Manche Menschen, die einmal zwei Wochen Urlaub in einem entfernten Land gemacht haben, sagen, man müsse zufrieden mit dem sein, was man hat, und verbeugen sich meist auch noch einmal nach dieser Feststellung. Wenn sie meinen, wir müssen die Unlust, die wir empfinden, wenn wir keine ausgefallenen Speisen aufgetischt bekommen, ignorieren oder abstellen, dann stimme ich Ihnen zu. Wenn Sie aber meinen, wir sollten die selbstgesteckten Ziele, die über die rein körperlichen Bedürfnisse hinausgehen, abstellen, dann stimme ich Ihnen nicht zu.
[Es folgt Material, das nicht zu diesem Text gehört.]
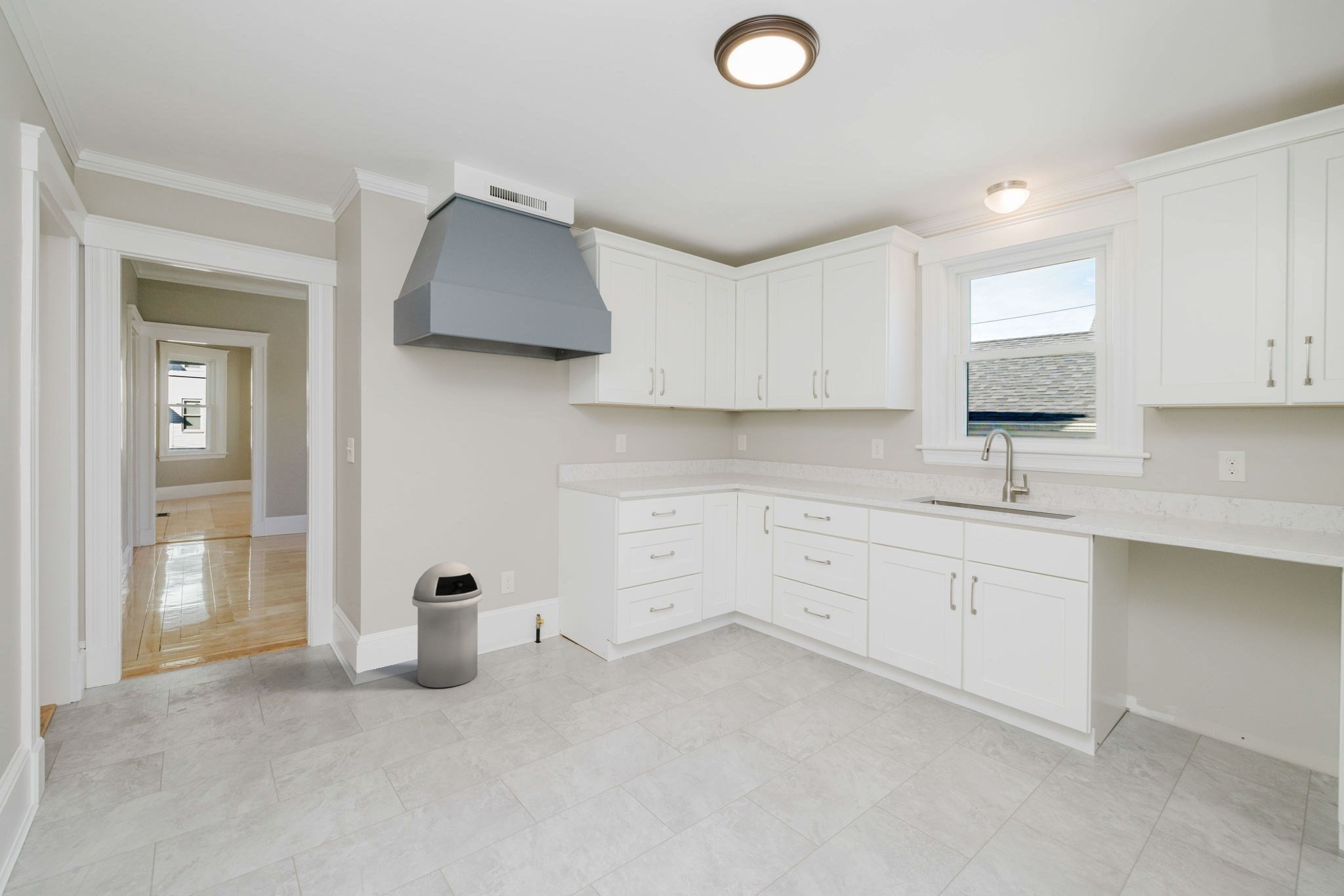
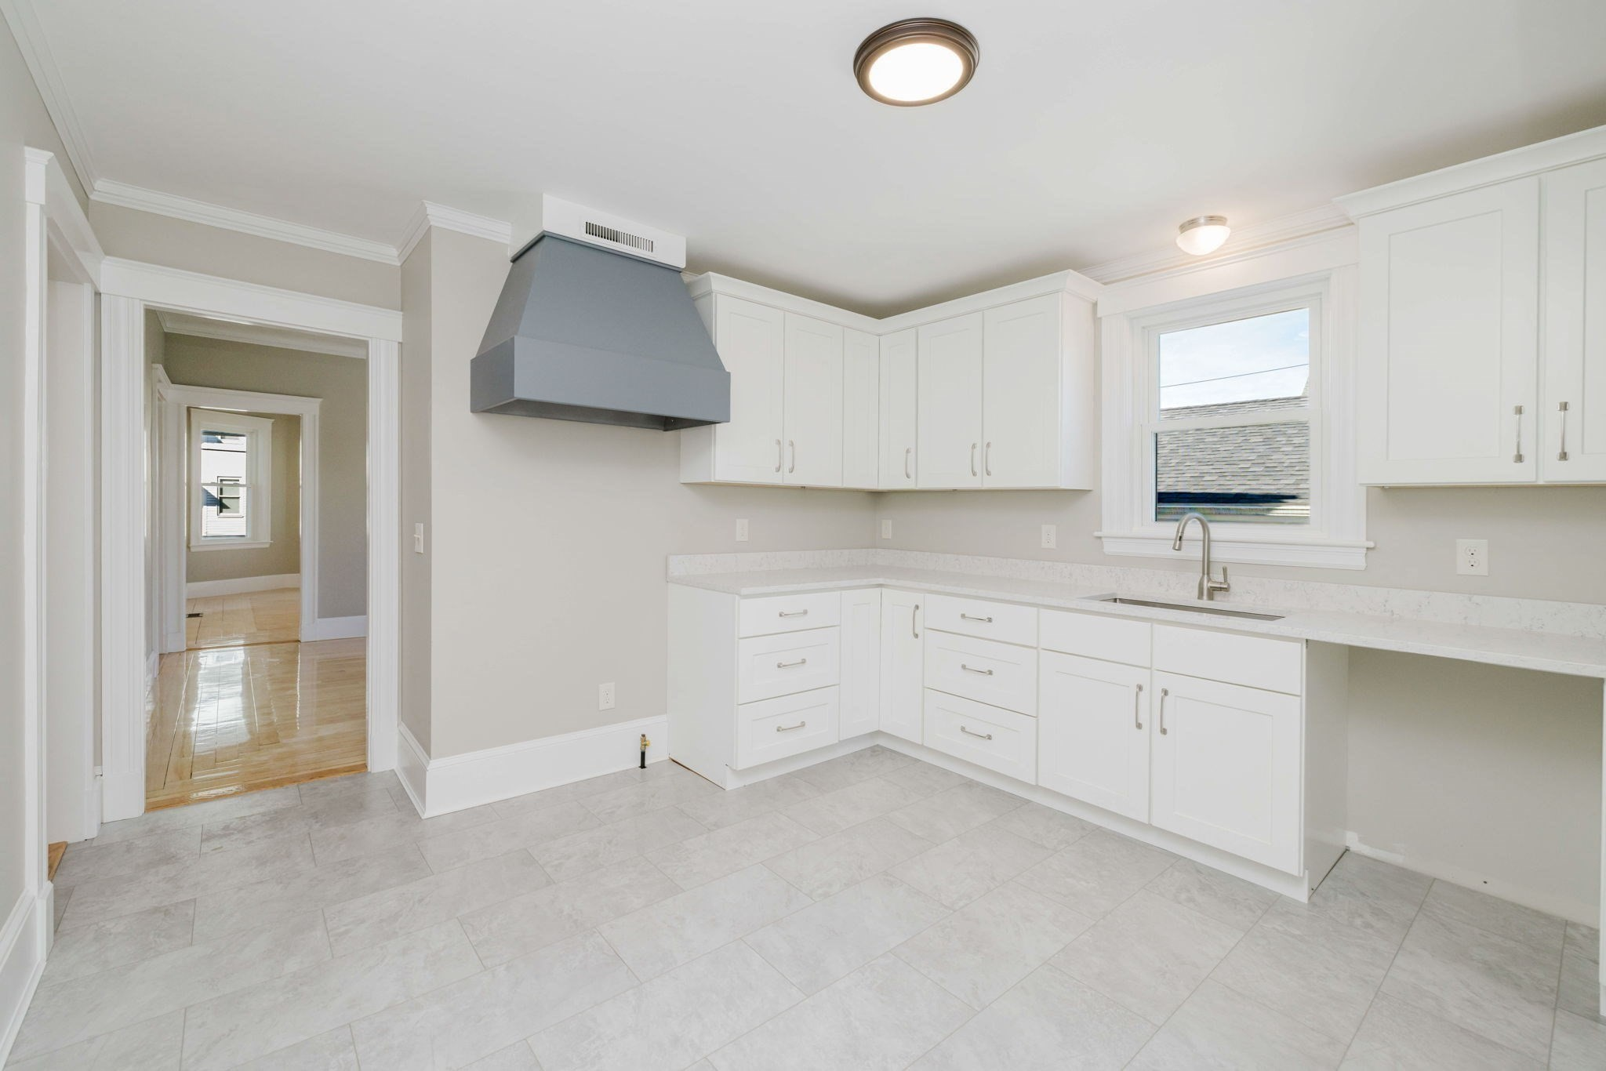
- trash bin [411,561,484,688]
Wir wollen schließlich nicht das Leben einer Gurke leben (Sie erinnern sich an Aristoteles’ und die Artgerechte Haltung?).
Jedenfalls scheint Unlust wegen körperlicher Bedürfnisse oder selbstgewählter Ziele gar nicht einmal so schlecht zu sein, sondern treibt irgendwie an, einen Status zu verändern.
Jetzt gibt es aber auch den Fall, dass jemand sowohl Abitur machen will, als auch Lust verspürt, Mathematik zu machen (ist wirklich nur eine Annahme, sowas gibt es in Wirklichkeit nicht). Ebenso macht ja auch das Essen Spaß, bevor wir gesättigt sind, oder? Und jemandem zu helfen, kann auch Spaß machen. Wäre es daher nicht viel besser, nicht ständig von Unlust oder Unbehagen angetrieben zu werden, sondern bei allem, was man tut, diese Lust zu empfinden? Also sowohl die Tätigkeit zu mögen, als auch den daraus resultierenden Status oder das Ziel? Ist es nicht peinlich, nur von der Unlust angetrieben zu werden, wie ein müdes Pferd, das einen Wagen ziehen muss? Also ständig nur zu berechnen, was weniger Unlust bringt? Die Frage ist gar nicht so einfach zu beantworten:
“Der Lust wegen tun wir ja das sittlich Schlechte, und der Unlust wegen unterlassen wir das Gute. Darum muß man, wie Plato sagt, von der ersten Kindheit an einigermaßen dazu angeleitet worden sein, über dasjenige Lust und Unlust zu empfinden, worüber man soll. Denn das ist die rechte Erziehung” (Aristoteles’ Nikomachische Ethik 1104 b 9-14).
Lust und Unlust zu empfinden, ist keine Konstante, sondern, so Aristoteles, sie lassen sich erziehen. Und am schönsten wäre es demnach, gute Dinge zu tun und dabei Lust zu verspüren, oder?
“Als ein Zeichen der Charakterhaltung muß man die mit den Handlungen verbundene Lust oder Unlust betrachten. Wer sich sinnlicher Genüsse enthält und eben hieran Freude hat, ist mäßig, wer aber hierüber Unlust empfindet, ist zuchtlos. Und wer Gefahren besteht und sich dessen freut oder wenigstens keine Unlust darüber empfindet, ist mutig, wer aber darüber Unlust empfindet, ist feige” (Aristoteles’ Nikomachische Ethik 1104 b 4-8).
Schöner als von der Unlust angetrieben zu sein und immer nur zu kalkulieren, was weniger Unlust bringt, ist es doch, bei den richtigen Tätigkeiten Lust zu verspüren, die uns damit ebenfalls antreibt, oder?
Irgendwie gefällt mir der Gedanke schon. Aber glauben Sie tatsächlich, dass der Mensch so “formbar” ist? Oder denken Sie, dass die Empfindung von Lust und Unlust in gewissen Situationen beispielsweise im menschlichen Genom festgeschrieben stehen und unveränderlich ist? Wir brauchen einen Humanbiologen oder einen Genetiker, schnell!! Schnell! Ich habe Lust auf eine Diskussion!